The federal common law rule, therefore, would appear to be this: Because of the possibility of fraud among bidders the ordinary common law rule that an offer can be withdrawn at any time before it has been accepted does not apply to bids to the United States government,[2] but instead the rule is that after the bids have been opened a bidder cannot withdraw his bid, unless he can prove that the desire to withdraw is due solely to an honest mistake and that no fraud is involved.
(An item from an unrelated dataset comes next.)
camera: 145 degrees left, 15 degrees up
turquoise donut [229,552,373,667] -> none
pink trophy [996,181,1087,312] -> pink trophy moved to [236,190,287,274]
In the Invitation for Bids reference was made to a federal regulation known as U. S. Standard Form 22 (Instructions to Bidders) and thus this regulation was incorporated by reference into the Invitation for Bids. The government contends that it is entitled to judgment in its favor because of this regulation. The regulation is: (49 C.F. R.Sec. 4.12 (1949 ed.))

 
"Withdrawal of bids
 
"Bids may be withdrawn on written or telegraphic request received from bidders prior to the time fixed for opening. Negligence on the part of the bidder in preparing the bid confers no right for the withdrawal of the bid after it has been opened."

Indirectly this regulation suggests that bids may not be withdrawn after the time fixed for opening them, *288 but in my opinion its meaning is not clear enough to change the federal common law that a bid to the federal government may be withdrawn at any time before it is accepted if it can be shown that the amount of the bid resulted from an honest mistake.

There is no federal statute and no other federal regulation which governs the present case. It should be pointed out, however, that there is a federal regulation which has been written clearly and which leaves no doubt as to its meaning, but which does not apply to the present case. It is the Armed Forces Procurement Regulation (32 C.F.R. Sec. 401.303, 1951 ed.) which provides:

 
"Bids may be modified or withdrawn, at any time prior to the time fixed for opening thereof, by written or telegraphic notice received prior to the time fixed for opening. After the opening of bids no bid may be modified * * * or withdrawn, etc. * * *"

I am satisfied that under the facts which have been stipulated in the present case defendants' substantial underbid was the result of an honest mistake. No federal statute or regulation prevented them from withdrawing their bid. Under both the ordinary common law and the federal common law they had the right to withdraw it. The withdrawal, therefore, should have been permitted.

The statements of fact and law in the foregoing opinion will constitute the Court's findings of fact and conclusions of law in the case.

And now, May 25, 1954, it is directed that judgment be entered in favor of the defendants, Samuel F. Lipman and Myles Spilberg, individually and as copartners, now or late trading as North Contracting Company, and against the plaintiff, United States of America.

NOTES

[1] This appears to be a field in which there is federal common law as distinguished from state common law. Compare Erie R. Co. v. Tompkins, 304 U.S. 64, 58 S. Ct. 817, 82 L. Ed. 1188 with Sola Electric Co. v. Jefferson Co., 317 U.S. 173, 176, 63 S. Ct. 172, 87 L. Ed. 165.

[2] In cases involving bids to state and municipal governments the prevailing view seems to be that, in the absence of express statutory provision to the contrary, a bid may be withdrawn before acceptance if proper notice of withdrawal is given. See 10 McQuillen, Municipal Corporations, Sec. 29.67 (3rd Ed.); Rushlight Automatic Sprinkler Co. v. Portland, 189 Or. 194, 219 P.2d 732. On the other hand, by virtue of express statutory provision, it is held in some states that a bidder has no right to withdraw his bid even before the bids are opened. 10 McQuillen, op. cit. supra; City of Baltimore v. J. L. Robinson Const. Co., 123 Md. 660, 91 A. 682, L. R.A.1915A, 225, distinguishing Moffett Hodgkins & Clarke Co. v. Rochester, 178 U.S. 373, 20 S. Ct. 957, 44 L. Ed. 1108.